In "The Hoop", his first book of poems, John Burnside takes his bearings from Celtic mythology and from landscape, especially that of Gloucestershire. "The things that contribute to how I work are botanical texts and drawings, fairy stories, Celtic and Romance literature". The originality of his work lies in its themes – stewardship of the land, a sense that landscape by being described is being valued and preserved – and in his disciplined eye and ear.

About the Author

John Burnside was born on 19 March 1955 in Dunfermline, Scotland, and now lives in Fife.

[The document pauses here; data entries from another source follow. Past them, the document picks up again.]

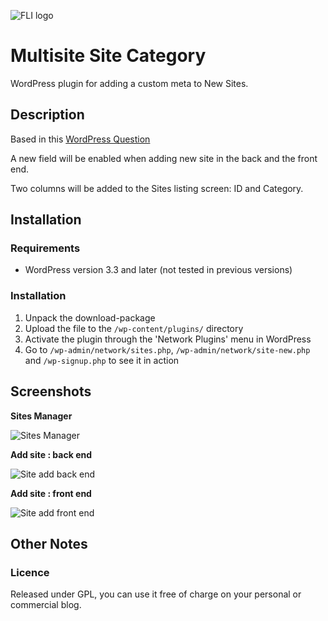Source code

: ![FLI logo](https://github.com/brasofilo/featured-link-image/raw/master/logo.png)

# Multisite Site Category
WordPress plugin for adding a custom meta to New Sites.

## Description
Based in this [WordPress Question](http://wordpress.stackexchange.com/questions/50235/multisite-how-to-add-custom-blog-options-to-new-blog-setup-form)

A new field will be enabled when adding new site in the back and the front end.

Two columns will be added to the Sites listing screen: ID and Category.


## Installation
### Requirements
* WordPress version 3.3 and later (not tested in previous versions)

### Installation
1. Unpack the download-package
1. Upload the file to the `/wp-content/plugins/` directory
1. Activate the plugin through the 'Network Plugins' menu in WordPress
1. Go to `/wp-admin/network/sites.php`, `/wp-admin/network/site-new.php` and `/wp-signup.php` to see it in action


## Screenshots
**Sites Manager**

![Sites Manager](https://github.com/brasofilo/multisite-site-category/raw/master/img/screenshot-1.png)

**Add site : back end**

![Site add back end](https://github.com/brasofilo/multisite-site-category/raw/master/img/screenshot-2.png)

**Add site : front end**

![Site add front end](https://github.com/brasofilo/multisite-site-category/raw/master/img/screenshot-3.png)


## Other Notes
### Licence
Released under GPL, you can use it free of charge on your personal or commercial blog.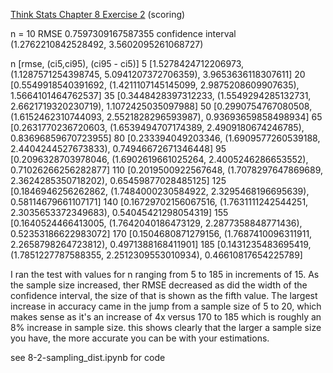[Think Stats Chapter 8 Exercise 2](http://greenteapress.com/thinkstats2/html/thinkstats2009.html#toc77) (scoring)

n = 10 
RMSE 0.7597309167587355 
confidence interval (1.2762210842528492, 3.5602095261068727)

n [rmse, (ci5,ci95), (ci95 - ci5)]
5 [1.5278424712206973, (1.1287571254398745, 5.0941207372706359), 3.9653636118307611]
20 [0.5549918540391692, (1.4211107145145099, 2.9875208609907635), 1.5664101464762537]
35 [0.3448428397312233, (1.5549294285132731, 2.6621719320230719), 1.1072425035097988]
50 [0.2990754767080508, (1.6152462310744093, 2.5521828296593987), 0.93693659858498934]
65 [0.2631770236720603, (1.6539494707174389, 2.4909180674246785), 0.83696859670723955]
80 [0.233394049203346, (1.6909577260539188, 2.4404244527673833), 0.74946672671346448]
95 [0.2096328703978046, (1.6902619661025264, 2.4005246286653552), 0.71026266256282877]
110 [0.2019500922567648, (1.7078297647869689, 2.3624285350718202), 0.65459877028485125]
125 [0.1846946256262862, (1.7484000230584922, 2.3295468196695639), 0.58114679661107171]
140 [0.16729702156067516, (1.7631111242544251, 2.3035653372349683), 0.54045421298054319]
155 [0.1640524466413005, (1.7642040186473129, 2.2877358848771436), 0.52353186622983072]
170 [0.1504680871279156, (1.7687410096311911, 2.2658798264723812), 0.4971388168411901]
185 [0.1431235483695419, (1.7851227787588355, 2.2512309553010934), 0.46610817654225789]



I ran the test with values for n ranging from 5 to 185 in increments of 15. As the sample size increased,  ther RMSE decreased as did the width of the confidence interval, the size of that is shown as the fifth value.  The largest increase in accuracy came in the jump from a sample size of 5 to 20, which makes sense as it's an increase of 4x versus 170 to 185 which is roughly an 8% increase in sample size. this shows clearly that the larger a sample size you have,  the more accurate you can be with your estimations.

see 8-2-sampling_dist.ipynb for code 
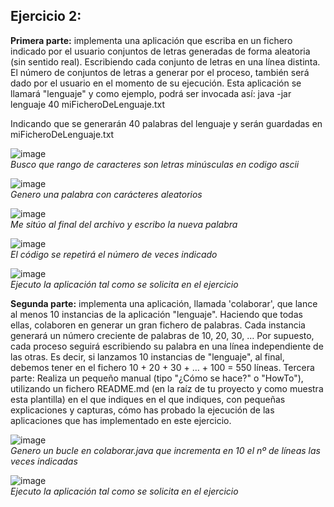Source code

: 
## Ejercicio 2:

**Primera parte:** implementa una aplicación que escriba en un fichero indicado por el usuario conjuntos de letras generadas de forma aleatoria (sin sentido real). Escribiendo cada conjunto de letras en una línea distinta. El número de conjuntos de letras a generar por el proceso, también será dado por el usuario en el momento de su ejecución. Esta aplicación se llamará "lenguaje" y como ejemplo, podrá ser invocada así:
java -jar lenguaje 40 miFicheroDeLenguaje.txt

Indicando que se generarán 40 palabras del lenguaje y serán guardadas en miFicheroDeLenguaje.txt

![image](https://user-images.githubusercontent.com/44543081/47618959-4bd7ea80-dad9-11e8-9560-67eb15991d67.png)  
*Busco que rango de caracteres son letras minúsculas en codigo ascii*

![image](https://user-images.githubusercontent.com/44543081/47619402-90b25000-dade-11e8-9933-d2ab916965e6.png)  
*Genero una palabra con carácteres aleatorios*

![image](https://user-images.githubusercontent.com/44543081/47968825-71339e00-e06f-11e8-9e74-140c5eea688f.png)  
*Me sitúo al final del archivo y escribo la nueva palabra*

![image](https://user-images.githubusercontent.com/44543081/47619483-5eedb900-dadf-11e8-88c1-2d4a8a9eb5e1.png)  
*El código se repetirá el número de veces indicado*

![image](https://user-images.githubusercontent.com/44543081/47619182-429c4d00-dadc-11e8-8572-ec9f52d0ca14.png)  
*Ejecuto la aplicación tal como se solicita en el ejercicio*


**Segunda parte:** implementa una aplicación, llamada 'colaborar', que lance al menos 10 instancias de la aplicación "lenguaje". Haciendo que todas ellas, colaboren en generar un gran fichero de palabras. Cada instancia generará un número creciente de palabras de 10, 20, 30, … Por supuesto, cada proceso seguirá escribiendo su palabra en una línea independiente de las otras. Es decir, si lanzamos 10 instancias de "lenguaje", al final, debemos tener en el fichero 10 + 20 + 30 + … + 100 = 550 líneas.
Tercera parte: Realiza un pequeño manual (tipo "¿Cómo se hace?" o "HowTo"), utilizando un fichero README.md (en la raíz de tu proyecto y como muestra esta plantilla) en el que indiques en el que indiques, con pequeñas explicaciones y capturas, cómo has probado la ejecución de las aplicaciones que has implementado en este ejercicio.

![image](https://user-images.githubusercontent.com/44543081/47619499-a8d69f00-dadf-11e8-911a-f1132b7bf498.png)  
*Genero un bucle en colaborar.java que incrementa en 10 el nº de líneas las veces indicadas*

![image](https://user-images.githubusercontent.com/44543081/47619305-80e63c00-dadd-11e8-8e43-524ab2f08af3.png)  
*Ejecuto la aplicación tal como se solicita en el ejercicio*

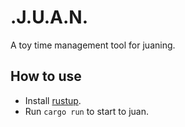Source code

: # .J.U.A.N.
A toy time management tool for juaning.

## How to use
- Install [rustup](https://rustup.rs).
- Run `cargo run` to start to juan.
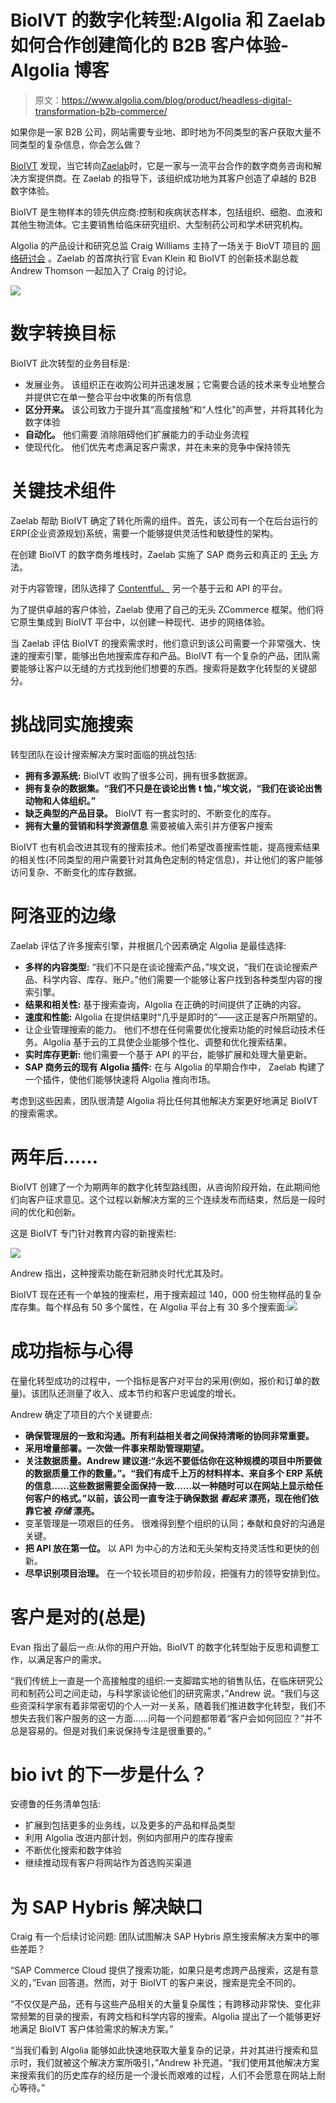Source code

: # BioIVT 的数字化转型:Algolia 和 Zaelab 如何合作创建简化的 B2B 客户体验- Algolia 博客

> 原文：<https://www.algolia.com/blog/product/headless-digital-transformation-b2b-commerce/>

如果你是一家 B2B 公司，网站需要专业地、即时地为不同类型的客户获取大量不同类型的复杂信息，你会怎么做？

[BioIVT](https://bioivt.com/) 发现，当它转向[Zaelab](https://www.zaelab.com/)时，它是一家与一流平台合作的数字商务咨询和解决方案提供商。在 Zaelab 的指导下，该组织成功地为其客户创造了卓越的 B2B 数字体验。

BioIVT 是生物样本的领先供应商:控制和疾病状态样本，包括组织、细胞、血液和其他生物流体。它主要销售给临床研究组织、大型制药公司和学术研究机构。

Algolia 的产品设计和研究总监 Craig Williams 主持了一场关于 BioVT 项目的 [网络研讨会](https://resources.algolia.com/webinars/webinar-bioivtheadless-field) 。Zaelab 的首席执行官 Evan Klein 和 BioIVT 的创新技术副总裁 Andrew Thomson 一起加入了 Craig 的讨论。

![](img/4be49cef8dc986ad40d71a6d40423243.png)

# [](#digital-transformation-objectives)数字转换目标

BioIVT 此次转型的业务目标是:

*   发展业务。 该组织正在收购公司并迅速发展；它需要合适的技术来专业地整合并提供它在单一整合平台中收集的所有信息
*   **区分开来。** 该公司致力于提升其“高度接触”和“人性化”的声誉，并将其转化为数字体验
*   **自动化。** 他们需要 消除阻碍他们扩展能力的手动业务流程
*   使现代化。 他们优先考虑满足客户需求，并在未来的竞争中保持领先

# [](#critical-tech-stack-components)关键技术组件

Zaelab 帮助 BioIVT 确定了转化所需的组件。首先，该公司有一个在后台运行的 ERP(企业资源规划)系统，需要一个能够提供灵活性和敏捷性的架构。

在创建 BioIVT 的数字商务堆栈时，Zaelab 实施了 SAP 商务云和真正的 [无头](https://resources.algolia.com/technology/what-is-headless-commerce) 方法。

对于内容管理，团队选择了 [Contentful、](https://www.contentful.com/) 另一个基于云和 API 的平台。

为了提供卓越的客户体验，Zaelab 使用了自己的无头 ZCommerce 框架。他们将它原生集成到 BioIVT 平台中，以创建一种现代、进步的网络体验。

当 Zaelab 评估 BioIVT 的搜索需求时，他们意识到该公司需要一个非常强大、快速的搜索引擎，能够出色地搜索库存和产品。BioIVT 有一个复杂的产品，团队需要能够让客户以无缝的方式找到他们想要的东西。搜索将是数字化转型的关键部分。

# [](#challenges-with-implementing-search)挑战同实施搜索

转型团队在设计搜索解决方案时面临的挑战包括:

*   **拥有多源系统:** BioIVT 收购了很多公司，拥有很多数据源。
*   **拥有复杂的数据集。“我们不只是在谈论出售 t 恤，”埃文说，“我们在谈论出售动物和人体组织。”**
*   **缺乏典型的产品目录。** BioIVT 有一套实时的、不断变化的库存。
*   **拥有大量的营销和科学资源信息** 需要被编入索引并方便客户搜索

BioIVT 也有机会改进其现有的搜索技术。他们希望改善搜索性能，提高搜索结果的相关性(不同类型的用户需要针对其角色定制的特定信息)，并让他们的客户能够访问复杂、不断变化的库存数据。

# [](#algolia%e2%80%99s-edge)阿洛亚的边缘

Zaelab 评估了许多搜索引擎，并根据几个因素确定 Algolia 是最佳选择:

*   **多样的内容类型:** “我们不只是在谈论搜索产品，”埃文说，“我们在谈论搜索产品、科学内容、库存、账户。”他们需要一个能够让客户找到各种类型内容的搜索引擎。
*   **结果和相关性:** 基于搜索查询，Algolia 在正确的时间提供了正确的内容。
*   **速度和性能:** Algolia 在提供结果时“几乎是即时的”——这正是客户所期望的。
*   让企业管理搜索的能力。 他们不想在任何需要优化搜索功能的时候启动技术任务。Algolia 基于云的工具使企业能够个性化、调整和优化搜索结果。
*   **实时库存更新:** 他们需要一个基于 API 的平台，能够扩展和处理大量更新。
*   **SAP 商务云的现有 Algolia 插件:** 在与 Algolia 的早期合作中， Zaelab 构建了一个插件，使他们能够快速将 Algolia 推向市场。

考虑到这些因素，团队很清楚 Algolia 将比任何其他解决方案更好地满足 BioIVT 的搜索需求。

# [](#two-years-later)两年后……

BioIVT 创建了一个为期两年的数字化转型路线图，从咨询阶段开始，在此期间他们向客户征求意见。这个过程以新解决方案的三个连续发布而结束，然后是一段时间的优化和创新。

这是 BioIVT 专门针对教育内容的新搜索栏:

![](img/04d7c307819873674387343f5d6a90f0.png)

Andrew 指出，这种搜索功能在新冠肺炎时代尤其及时。

BioIVT 现在还有一个单独的搜索栏，用于搜索超过 140，000 份生物样品的复杂库存集。每个样品有 50 多个属性，在 Algolia 平台上有 30 多个搜索面:![](img/95bf978eb96477457347ca6304ea7976.png)

# [](#success-indicators-and-learnings%c2%a0)成功指标与心得

在量化转型成功的过程中，一个指标是客户对平台的采用(例如，报价和订单的数量)。该团队还测量了收入、成本节约和客户忠诚度的增长。

Andrew 确定了项目的六个关键要点:

*   **确保管理层的一致和沟通。所有利益相关者之间保持清晰的协同非常重要。**
*   **采用增量部署。一次做一件事来帮助管理期望。**
*   **关注数据质量。Andrew 建议道:“永远不要低估你在这种规模的项目中所要做的数据质量工作的数量。”。“我们有成千上万的材料样本、来自多个 ERP 系统的信息……这些数据需要全面保持一致……以一种随时可以在网站上显示给任何客户的格式。”以前，该公司一直专注于确保数据 *看起来* 漂亮，现在他们依靠它被 *存储* 漂亮。**
*   变革管理是一项艰巨的任务。 很难得到整个组织的认同；奉献和良好的沟通是关键。
*   **把 API 放在第一位。** 以 API 为中心的方法和无头架构支持灵活性和更快的创新。
*   **尽早识别项目治理。** 在一个较长项目的初步阶段，把强有力的领导安排到位。

# [](#the-customer-is-right-always)客户是对的(总是)

Evan 指出了最后一点:从你的用户开始。BioIVT 的数字化转型始于反思和调整工作，以满足客户的需求。

“我们传统上一直是一个高接触度的组织:一支脚踏实地的销售队伍，在临床研究公司和制药公司之间走动，与科学家谈论他们的研究需求，”Andrew 说。“我们与这些资深科学家有着非常密切的个人一对一关系，随着我们推进数字化转型，我们不想失去我们客户服务的这一方面……问每一个问题都带着“客户会如何回应？”并不总是容易的。但是对我们来说保持专注是很重要的。”

# [](#what%e2%80%99s-next-for-bioivt)bio ivt 的下一步是什么？

安德鲁的任务清单包括:

*   扩展到包括更多的业务线，以及更多的产品和样品类型
*   利用 Algolia 改进内部计划，例如内部用户的库存搜索
*   不断优化搜索和数字体验
*   继续推动现有客户将网站作为首选购买渠道

# [](#solving-for-gaps-in-sap-hybris)为 SAP Hybris 解决缺口

Craig 有一个后续讨论问题: 团队试图解决 SAP Hybris 原生搜索解决方案中的哪些差距？

“SAP Commerce Cloud 提供了搜索功能，如果只是考虑跨产品搜索，这是有意义的，”Evan 回答道。然而，对于 BioIVT 的客户来说，搜索是完全不同的。

“不仅仅是产品，还有与这些产品相关的大量复杂属性；有跨移动非常快、变化非常频繁的目录的搜索，有跨文档和科学内容的搜索。Algolia 提出了一个能够更好地满足 BioIVT 客户体验需求的解决方案。”

“当我们看到 Algolia 能够如此快速地获取大量复杂的记录，并对其进行搜索和显示时，我们就被这个解决方案所吸引，”Andrew 补充道。“我们使用其他解决方案来搜索我们的历史库存的经历是一个漫长而艰难的过程，人们不会愿意在网站上耐心等待。”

He studied English and European Languages at Cambridge College of Arts and Technology. A former computer software engineer, he has been a freelance writer since 1996. He is a former Writer in Residence at Dundee University and now teaches at the University of St Andrews.

His first collection of poetry, "The Hoop", was published in 1988 and won a Scottish Arts Council Book Award. Other poetry collections include "Common Knowledge" (1991), "Feast Days" (1992), winner of the Geoffrey Faber Memorial Prize, and "The Asylum Dance" (2000), winner of the Whitbread Poetry Award and shortlisted for both the Forward Poetry Prize (Best Poetry Collection of the Year) and the T. S. Eliot Prize. "The Light Trap" (2001) was also shortlisted for the T. S. Eliot Prize. His poetry collection, "The Good Neighbour" (2005), was shortlisted for the 2005 Forward Poetry Prize (Best Collection). In 2008, he received a Cholmondeley Award.

He is also the author of a collection of short stories, "Burning Elvis" (2000), and several novels, including "The Dumb House" (1997), "The Mercy Boys" (1999) and "The Locust Room" (2001), which is set in Cambridge in 1975, and explores the consequences of a series of violent rapes. His novel, "Living Nowhere" (2003), is a powerful and violent story of friendship and loss. Recent novels are "The Devil's Footprints" (2007), shortlisted for the 2008 James Tait Black Memorial Prize (for fiction), and Glister (2008).

John Burnside's memoir, "A Lie About My Father", was published in 2006, and a sequel, "Waking Up in Toytown", in 2010, shortlisted for the 2011 PEN/Ackerley Prize. His latest collections of poetry are "Gift Songs" (2007) and "The Hunt in the Forest" (2009). His latest novel is "A Summer of Drowning" (2011), a suspense mystery narrated by a teenage girl.